非接触式3Dスキャナ「VLシリーズ」による測定作業の効率化
デジタルアーカイブでは、実物の形状を可能な限り細かく測定しなければなりません。このため、形状測定には高い精度が求められます。また、色情報の取得も重要です。さらに、測定数が膨大である場合は、効率の良い操作性が求められます。
こうした測定のニーズに応えるべく、キーエンスでは3Dスキャナ型三次元測定機「VLシリーズ」を開発しました。対象物の3D形状を非接触で、かつ面で高精度で捉えることができます。また、ステージ上の対象物を最速1秒で3Dスキャンして3D形状を高精度に測定することができ、同時に色情報も取得できます。そのため、バラつきのない高精度な測定結果を瞬時に得ることが可能です。具体的なメリットを下記に挙げます。
メリット1:非接触で全方向から高精度3D測定が可能
複雑な形状の実物でも、「VLシリーズ」であれば、ステージ上に置いて、スキャンするだけで3D形状を360°から捉えます。位置決めも不要で測定機の知識や経験がなくても、すぐに高精度な測定が可能です。
従来の測定機では捉えきれなかった箇所の形状も、大型高精細CMOSカメラが実現する高精細モードにより、従来比4倍、最大1600万点でスキャンが可能。これまでできなかった微細形状も高精細に測定・解析できます。
メリット2:非破壊で肉厚や断面を解析可能
従来、非破壊による測定が困難だった断面形状も、実物を切断することなく測定できます。また、取得した3D形状データから自由に基準面が設定でき、あらゆる方向から断面を解析できます。これにより、全体から詳細まで、より克明な解析が可能になります。また、断面測定で取得したデータは、2D-CADで閲覧できるDXFデータやSTLファイルへの変換が可能。
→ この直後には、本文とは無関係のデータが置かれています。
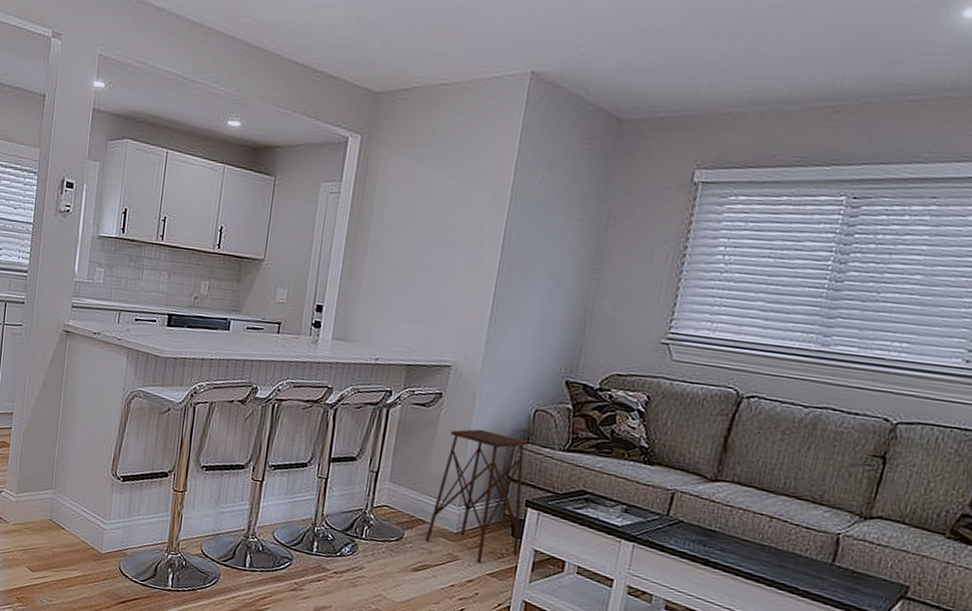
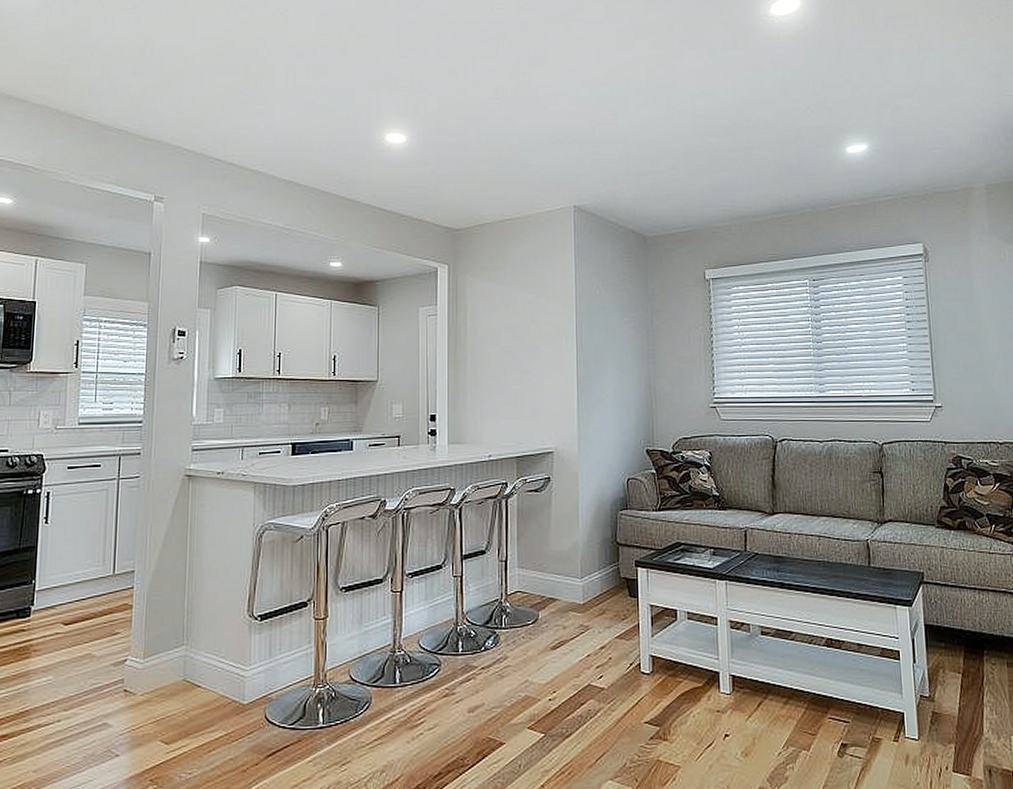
side table: present [425,429,527,563] -> none [558,504,638,628]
3Dプリンタなどでの模造品作成に大きく貢献します。
メリット3:色情報も取得できる
大型高精細CMOSカメラは、従来の3Dスキャナでは難しかった色情報の取得も実現します。リアリティのある3Dデータに色情報を付加することで、より実物に忠実な情報を基に正確な解析が可能になります。
まとめ:デジタルアーカイブにおける解析業務を飛躍的に効率化
「VLシリーズ」なら、最大1600万点の高精度で高速3Dスキャン。非接触で実物の正確な3D形状や色情報を瞬時に測定可能です。
- 測定時、面倒な位置決めは不要です。実物をステージに置いてワンクリックするだけの簡単操作で測定が完了します。また、同時に複数の実物をスキャンできるので、効率の良い測定作業を実現します。
- 面で捉えるため全体の形状を把握できます。また、非破壊で断面や任意の箇所のプロファイル測定ができるため、より詳細な解析を可能にします。
- 信仰上、触れることを嫌う実物や脆く壊れやすい材質であっても、非接触なので安全に高精度な形状測定が可能です。
- 色情報も同時に取得できるので、実物に忠実な模造品の作成が可能です。
「VLシリーズ」は、高精度かつ簡単操作を実現した3Dスキャナです。実物の形状や色情報を忠実かつ高速に取得できるため、デジタルアーカイブにおけるデジタル化作業や測定・解析業務の飛躍的な効率化を実現します。